Haven't looked into this. From my experiences, the .NET GC tends to be pretty generous with memory allocation, especially with ServerGC, so C# programs usually have a larger memory footprint than say Go or NodeJS. I don't have enough experience with PHP but it would definitely be interesting to look into.
You could use memory_get_peak_usage or memory_get_usage to check how much memory is used in PHP. Just add the first one at the end of script.
This performance test is not accurate. It does the time capture from within the same process -- the same function even, so it skips over the time spent loading the runtime, running through linked library symbols, time to load the binary, time to execute those symbols -- and pretty much every other piece besides in-runtime translation.
This article should either be retracted or rewritten to use external timer processes (such as
time
; please seeman time
for more details).Agree π. Note that I said in the beginning that I don't find the test to be meaningful.

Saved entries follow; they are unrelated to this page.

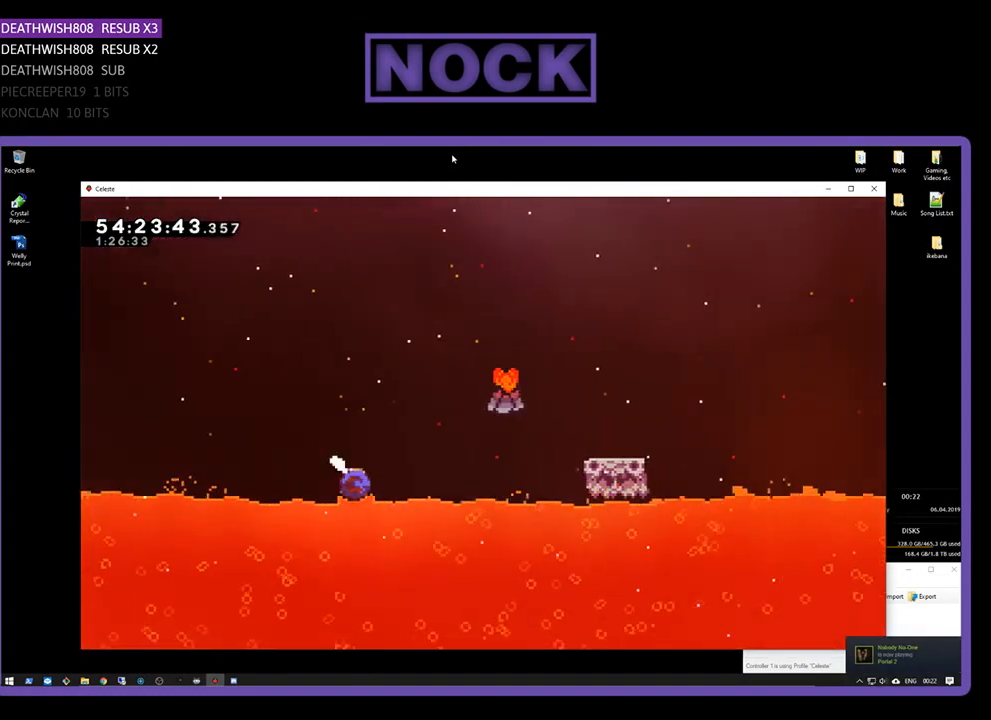
{"buttons": ["CIRCLE", "R2", "DPAD_UP", "DPAD_RIGHT"], "right_stick": "center", "events": [[267, "CIRCLE", "up"], [433, "CIRCLE", "down"]]}
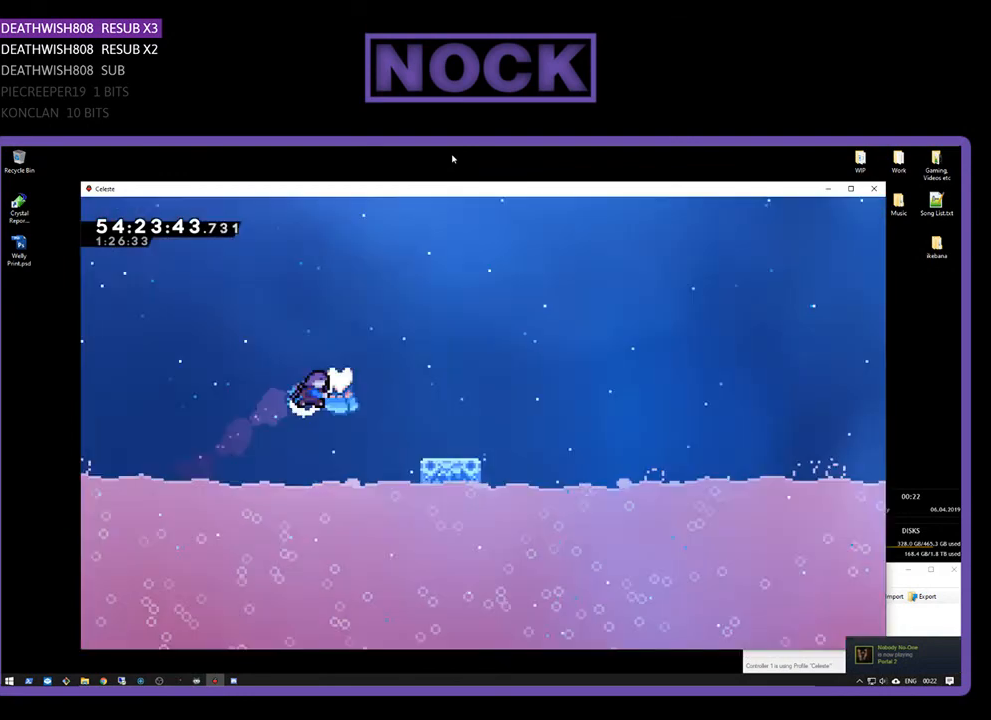
{"buttons": ["R2", "DPAD_RIGHT"], "right_stick": "center", "events": [[67, "CIRCLE", "up"], [133, "DPAD_UP", "up"], [267, "DPAD_RIGHT", "up"], [467, "DPAD_RIGHT", "down"]]}
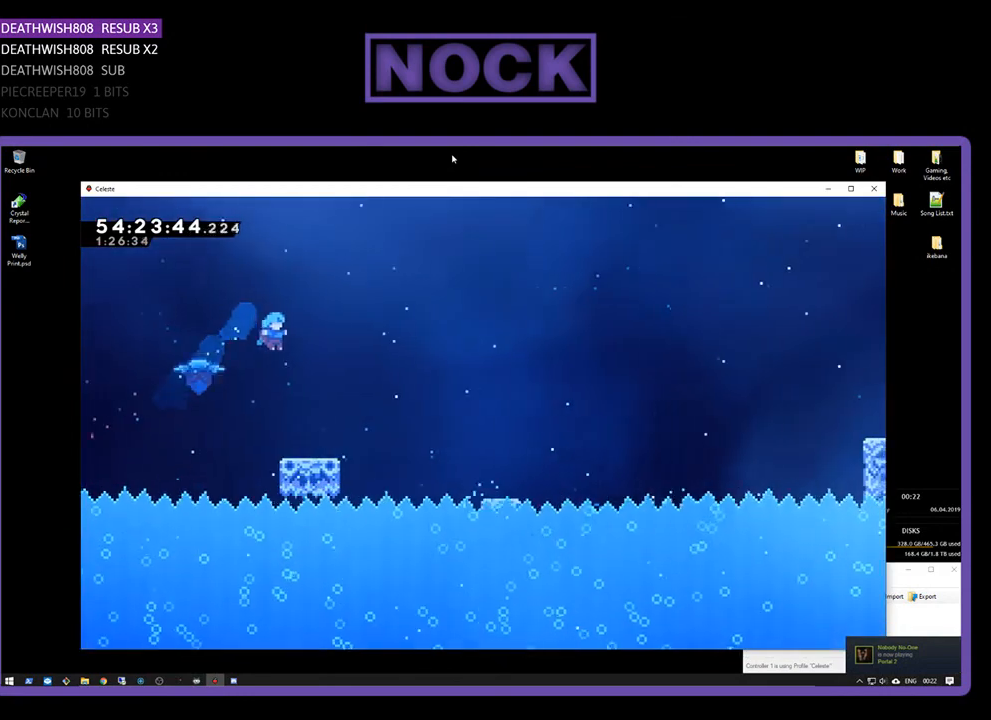
{"buttons": ["CROSS", "R2", "DPAD_RIGHT"], "right_stick": "center", "events": [[300, "CROSS", "down"]]}
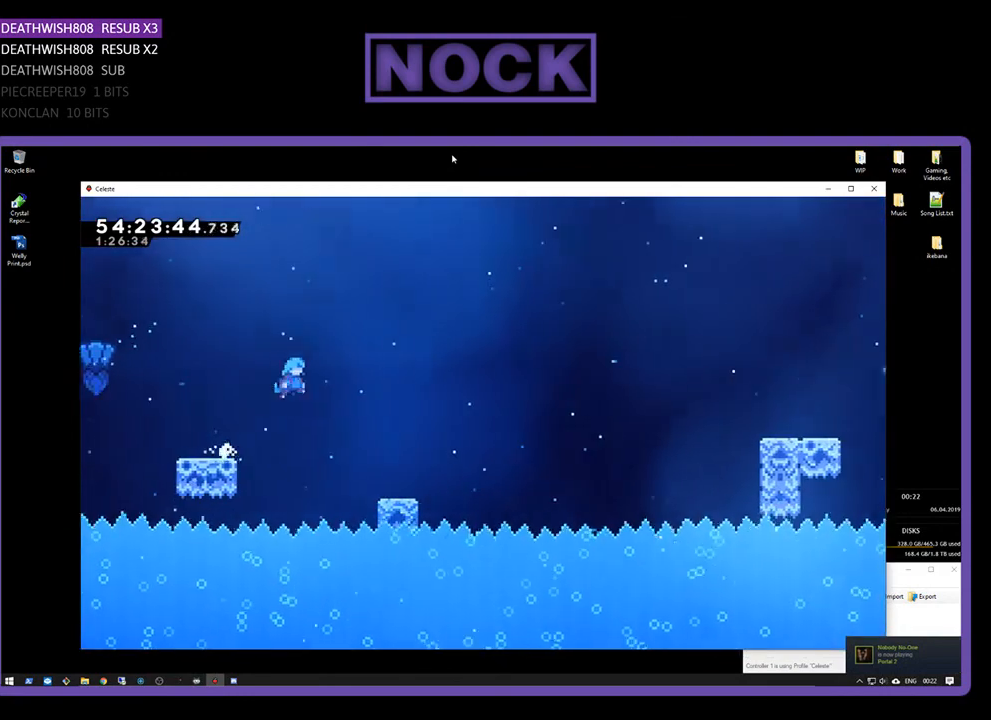
{"buttons": ["CROSS", "R2", "DPAD_RIGHT"], "right_stick": "center", "events": [[33, "CROSS", "up"], [500, "CROSS", "down"]]}
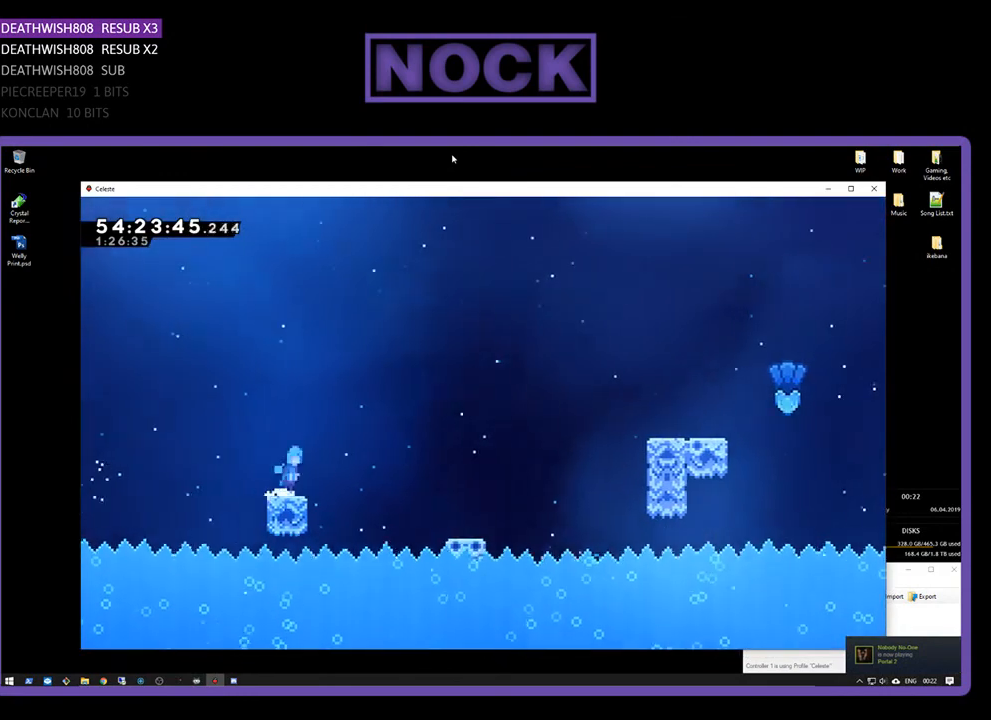
{"buttons": ["R2", "DPAD_UP", "DPAD_RIGHT"], "right_stick": "center", "events": [[400, "DPAD_UP", "down"], [500, "CROSS", "up"]]}
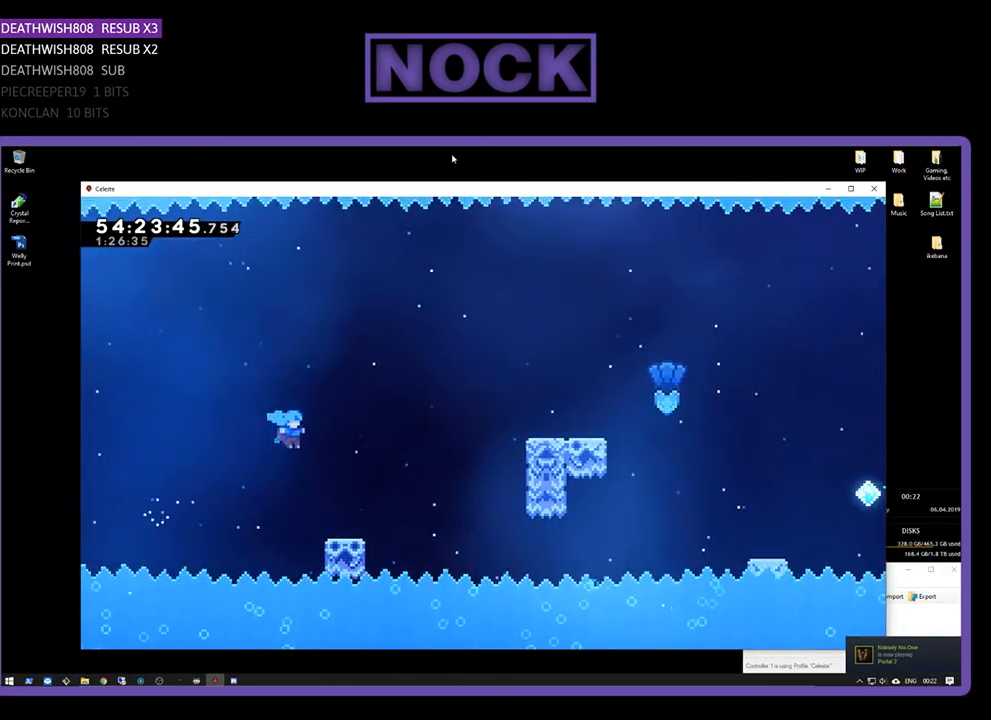
{"buttons": ["CROSS", "R2", "DPAD_UP", "DPAD_RIGHT"], "right_stick": "center", "events": [[367, "CROSS", "down"]]}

This is done just to response to the same test in the original post.
My main point is not as much to "counter" as to point out how easy it is to misunderstand performance characteristics of programs π . In fact I believe the PHP code could be further optimized to be much faster as well.
That's true, one thing is while and for loops in PHP are painfully slow compared to foreach. If you use foreach for checking characters you can also forget about strlen too.
One other minor thing you could do is to import all builtin functions you are using or prefix them with namespace (in case of builtins it's "\").
Overall I agree, benchmarks like this make no sense if you don't go extremely in depth to make sure you are really testing the same thing.
This was really interesting, and I like how you split it out in reasonable chunks. Your code was very clear too.